Asia telah mengalami serangkaian badai dahsyat yang menjadi pengingat nyata akan meningkatnya keparahan peristiwa cuaca akibat perubahan iklim.
Cuaca di Indonesia
Sementara di Indonesia, Cuaca panas terik masih melanda wilayah sejumlah wilayah Indonesia, termasuk Jawa. Meski, di beberapa lokasi juga sudah mulai memasuki musim hujan.

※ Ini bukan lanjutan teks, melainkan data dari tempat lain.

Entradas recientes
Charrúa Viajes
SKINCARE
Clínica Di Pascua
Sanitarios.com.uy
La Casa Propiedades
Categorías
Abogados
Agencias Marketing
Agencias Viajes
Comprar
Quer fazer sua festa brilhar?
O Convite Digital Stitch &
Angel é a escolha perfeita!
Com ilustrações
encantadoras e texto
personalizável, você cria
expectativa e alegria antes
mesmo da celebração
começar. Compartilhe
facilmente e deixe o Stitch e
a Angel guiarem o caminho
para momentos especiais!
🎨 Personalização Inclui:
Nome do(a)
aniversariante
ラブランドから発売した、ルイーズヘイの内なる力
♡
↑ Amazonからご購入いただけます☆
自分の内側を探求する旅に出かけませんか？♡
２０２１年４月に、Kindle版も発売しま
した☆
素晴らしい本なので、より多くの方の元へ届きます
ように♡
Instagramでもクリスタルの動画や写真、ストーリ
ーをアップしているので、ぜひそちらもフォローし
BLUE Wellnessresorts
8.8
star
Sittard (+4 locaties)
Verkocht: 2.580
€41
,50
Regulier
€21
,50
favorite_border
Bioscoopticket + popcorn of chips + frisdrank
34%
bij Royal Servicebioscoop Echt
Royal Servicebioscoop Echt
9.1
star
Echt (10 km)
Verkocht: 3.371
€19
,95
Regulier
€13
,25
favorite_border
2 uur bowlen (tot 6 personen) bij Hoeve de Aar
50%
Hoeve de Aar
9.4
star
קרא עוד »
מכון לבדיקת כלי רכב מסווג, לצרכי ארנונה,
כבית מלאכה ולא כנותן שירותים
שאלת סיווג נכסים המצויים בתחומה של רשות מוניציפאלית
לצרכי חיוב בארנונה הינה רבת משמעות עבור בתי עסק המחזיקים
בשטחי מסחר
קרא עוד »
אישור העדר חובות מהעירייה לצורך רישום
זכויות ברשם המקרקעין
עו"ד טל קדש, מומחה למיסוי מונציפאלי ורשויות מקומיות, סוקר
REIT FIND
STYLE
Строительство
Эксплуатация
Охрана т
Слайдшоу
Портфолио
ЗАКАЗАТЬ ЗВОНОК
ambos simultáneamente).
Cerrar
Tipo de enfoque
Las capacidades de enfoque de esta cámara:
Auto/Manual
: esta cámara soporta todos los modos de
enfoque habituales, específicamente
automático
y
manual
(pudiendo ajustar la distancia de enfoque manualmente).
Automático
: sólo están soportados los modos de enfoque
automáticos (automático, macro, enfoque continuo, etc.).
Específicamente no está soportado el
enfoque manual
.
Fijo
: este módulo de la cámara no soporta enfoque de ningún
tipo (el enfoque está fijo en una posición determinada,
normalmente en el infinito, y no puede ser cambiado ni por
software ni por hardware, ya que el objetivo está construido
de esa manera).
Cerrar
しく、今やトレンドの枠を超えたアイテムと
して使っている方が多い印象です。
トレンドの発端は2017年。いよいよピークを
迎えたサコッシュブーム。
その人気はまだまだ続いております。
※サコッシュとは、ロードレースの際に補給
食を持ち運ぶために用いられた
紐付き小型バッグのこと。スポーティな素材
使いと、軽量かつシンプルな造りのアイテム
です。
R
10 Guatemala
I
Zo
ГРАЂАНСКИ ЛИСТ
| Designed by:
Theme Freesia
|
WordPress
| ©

Pantauan Badan Meteorologi, Klimatologi, dan Geofisika (BMKG) menunjukkan, suhu maksimum harian di Indonesia pada 28 Oktober 2024 pukul 07.00 WIB hingga hari ini, Selasa (29/10/2024) pukul 07.00 WIB mencapai 38,3 derajat Celcius. Ini terpantau di Stasiun Meteorologi Gawayantana, Flores Timur, Nusa Tenggara Timur (NTT).
Kondisi tak jauh berbeda terpantau oleh Stasiun Meteorologi Sultan Muhammad Kaharuddin, Sumbawa Besar, Sumbawa, Nusa Tenggara Barat (NTB).
Suhu maksimum terendah dilaporkan mencapai 34,4 derjat Celcius oleh Stasiun Meteorologi Maritim Panjang, Lampung dan Stasiun Meteorologi Klas I Hasanuddin Makassar.
Kepala Pusat Meteorologi Publik BMKG Andri Ramdhani mengatakan, kondisi ini masih akan bertahan. Dan, BMKG terus melakukan pemantauan.
"Kondisi suhu panas diprediksi masih akan bertahan di wilayah Jawa hingga NTT selama beberapa hari ke depan. Kondisi tersebut terus dipantau oleh BMKG karena perubahan cuaca sangat dinamis dan tergantung pada dinamika cuaca regional dan pola pergerakan atmosfer secara keseluruhan yang sedang aktif di wilayah Indonesia," katanya.
"Sebagai contoh, Siklon Tropis Kong-rey yang saat ini aktif di Samudra Pasifik turut memengaruhi pola cuaca di kawasan ini dengan menarik kelembapan dari wilayah sekitar, termasuk Jawa hingga NTT, sehingga menciptakan kondisi udara yang kering dan meningkatkan suhu," jelas Andri.
Dia menambahkan, siklon tersebut diperkirakan akan melemah dalam beberapa hari ke depan saat bergerak menjauh.
"Namun pengaruhnya pada kelembapan dan suhu di Indonesia masih dapat bertahan hingga kondisi atmosfer kembali stabil," ujar Andri.
"Karena itu selama periode ini, penting bagi masyarakat di wilayah Jawa hingga NTT untuk waspada terhadap adanya potensi dampak suhu tinggi," tambahnya.